YOUR ASSIGNMENT ::
If a line holds the word "Cehegín", copy it from the entries.

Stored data
++++++++++

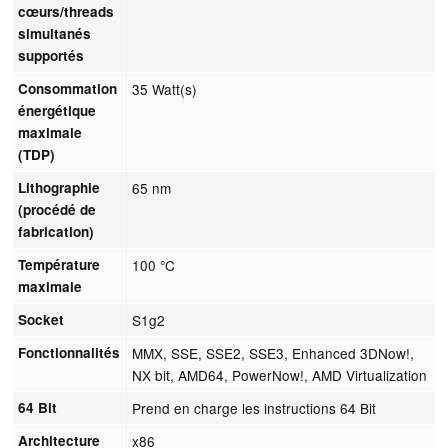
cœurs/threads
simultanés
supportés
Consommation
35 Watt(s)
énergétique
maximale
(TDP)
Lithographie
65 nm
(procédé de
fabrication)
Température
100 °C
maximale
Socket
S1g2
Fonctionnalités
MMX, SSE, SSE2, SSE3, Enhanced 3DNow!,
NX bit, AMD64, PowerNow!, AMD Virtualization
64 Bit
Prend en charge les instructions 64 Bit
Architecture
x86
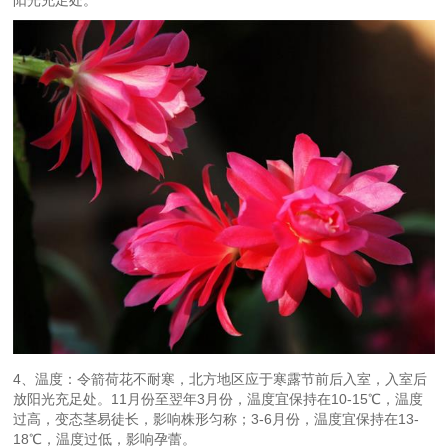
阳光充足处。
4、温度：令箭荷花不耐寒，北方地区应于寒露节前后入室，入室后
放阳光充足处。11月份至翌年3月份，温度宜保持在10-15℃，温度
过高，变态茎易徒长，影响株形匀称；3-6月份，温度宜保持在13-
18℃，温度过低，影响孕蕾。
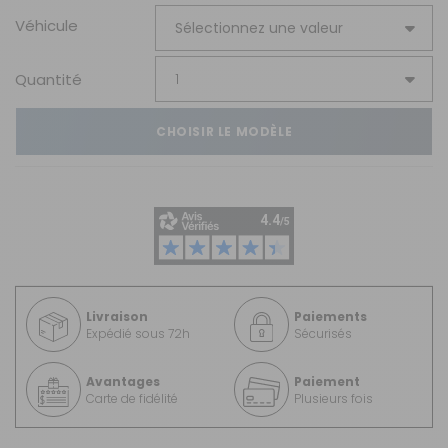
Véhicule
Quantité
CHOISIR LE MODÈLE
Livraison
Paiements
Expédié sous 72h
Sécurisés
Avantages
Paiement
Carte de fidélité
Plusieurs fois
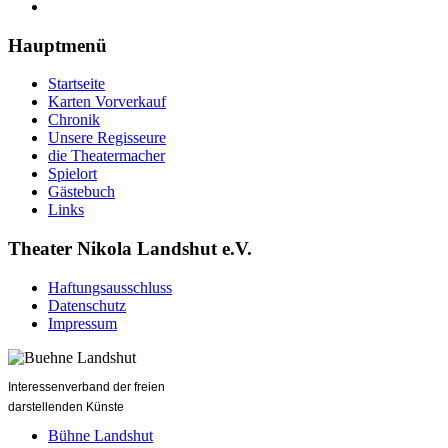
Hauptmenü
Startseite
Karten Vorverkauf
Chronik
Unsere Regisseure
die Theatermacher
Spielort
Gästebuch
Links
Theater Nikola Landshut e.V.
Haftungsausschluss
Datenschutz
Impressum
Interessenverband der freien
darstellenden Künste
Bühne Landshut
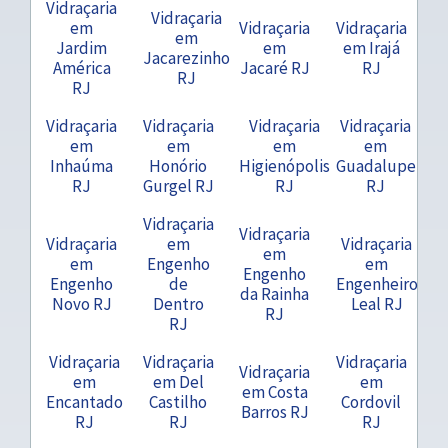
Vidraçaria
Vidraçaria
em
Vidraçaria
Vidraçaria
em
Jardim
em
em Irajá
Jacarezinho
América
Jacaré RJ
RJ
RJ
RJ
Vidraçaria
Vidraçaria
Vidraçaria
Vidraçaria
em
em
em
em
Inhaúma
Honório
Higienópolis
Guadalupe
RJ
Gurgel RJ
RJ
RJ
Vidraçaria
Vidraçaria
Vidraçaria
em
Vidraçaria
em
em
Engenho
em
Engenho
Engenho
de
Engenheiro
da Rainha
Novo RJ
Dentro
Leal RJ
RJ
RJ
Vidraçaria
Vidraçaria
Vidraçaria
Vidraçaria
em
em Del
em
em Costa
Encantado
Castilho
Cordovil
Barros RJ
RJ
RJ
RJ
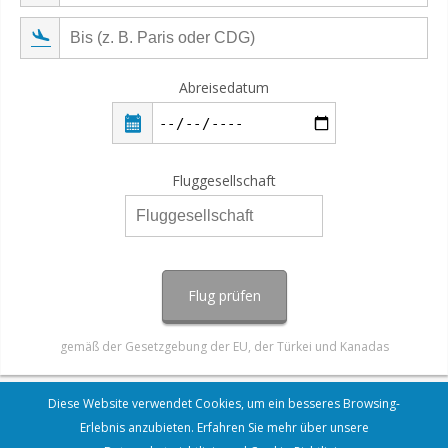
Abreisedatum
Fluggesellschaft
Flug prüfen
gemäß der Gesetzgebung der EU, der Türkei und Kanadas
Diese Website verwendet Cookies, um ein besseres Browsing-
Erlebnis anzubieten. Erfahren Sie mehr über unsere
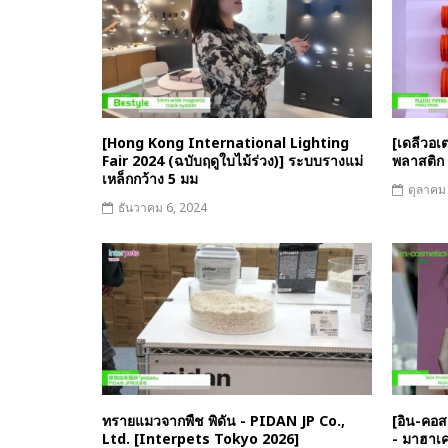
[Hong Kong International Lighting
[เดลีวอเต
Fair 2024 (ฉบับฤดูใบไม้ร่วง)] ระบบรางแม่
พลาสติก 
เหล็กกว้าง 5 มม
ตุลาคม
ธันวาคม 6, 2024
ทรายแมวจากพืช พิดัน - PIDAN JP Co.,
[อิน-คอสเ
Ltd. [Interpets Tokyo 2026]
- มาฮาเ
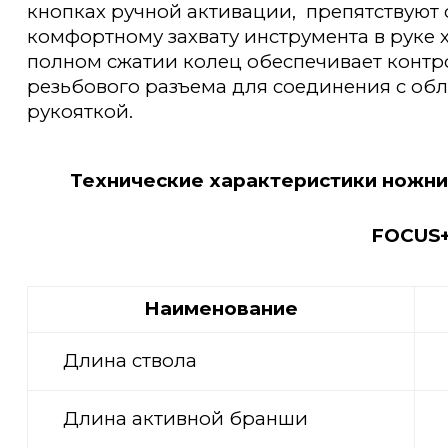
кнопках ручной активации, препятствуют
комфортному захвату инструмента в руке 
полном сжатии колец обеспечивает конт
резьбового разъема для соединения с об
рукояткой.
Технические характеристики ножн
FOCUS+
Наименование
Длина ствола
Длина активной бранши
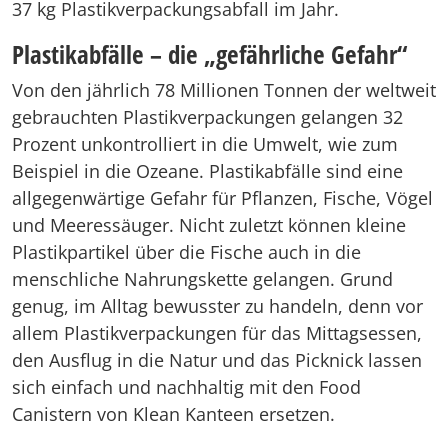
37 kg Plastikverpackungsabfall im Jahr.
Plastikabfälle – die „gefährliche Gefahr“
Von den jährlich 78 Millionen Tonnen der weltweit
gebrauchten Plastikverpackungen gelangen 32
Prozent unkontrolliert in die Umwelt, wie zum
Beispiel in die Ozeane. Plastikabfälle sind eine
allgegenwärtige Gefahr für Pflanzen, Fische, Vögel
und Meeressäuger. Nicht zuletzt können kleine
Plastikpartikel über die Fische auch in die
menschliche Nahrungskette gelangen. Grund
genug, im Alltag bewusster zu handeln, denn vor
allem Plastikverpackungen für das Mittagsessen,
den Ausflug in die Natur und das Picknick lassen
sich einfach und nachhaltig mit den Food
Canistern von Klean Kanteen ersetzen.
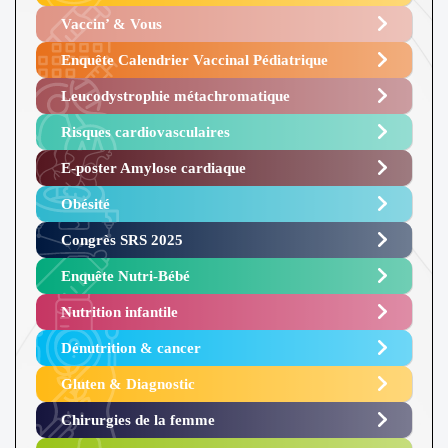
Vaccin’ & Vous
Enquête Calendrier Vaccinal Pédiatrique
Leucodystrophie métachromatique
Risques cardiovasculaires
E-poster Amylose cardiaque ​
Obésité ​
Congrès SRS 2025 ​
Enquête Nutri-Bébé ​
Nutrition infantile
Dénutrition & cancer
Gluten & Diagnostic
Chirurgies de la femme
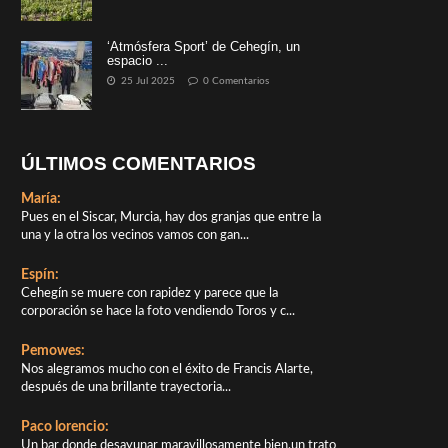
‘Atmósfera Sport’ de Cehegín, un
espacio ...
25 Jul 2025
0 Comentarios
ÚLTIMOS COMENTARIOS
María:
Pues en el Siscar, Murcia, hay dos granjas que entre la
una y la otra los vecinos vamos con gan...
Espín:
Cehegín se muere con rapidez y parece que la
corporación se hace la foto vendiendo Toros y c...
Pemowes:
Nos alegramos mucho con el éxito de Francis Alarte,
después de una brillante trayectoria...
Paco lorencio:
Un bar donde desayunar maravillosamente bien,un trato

++++++++++

SOLUTION BELOW ::
‘Atmósfera Sport’ de Cehegín, un
Cehegín se muere con rapidez y parece que la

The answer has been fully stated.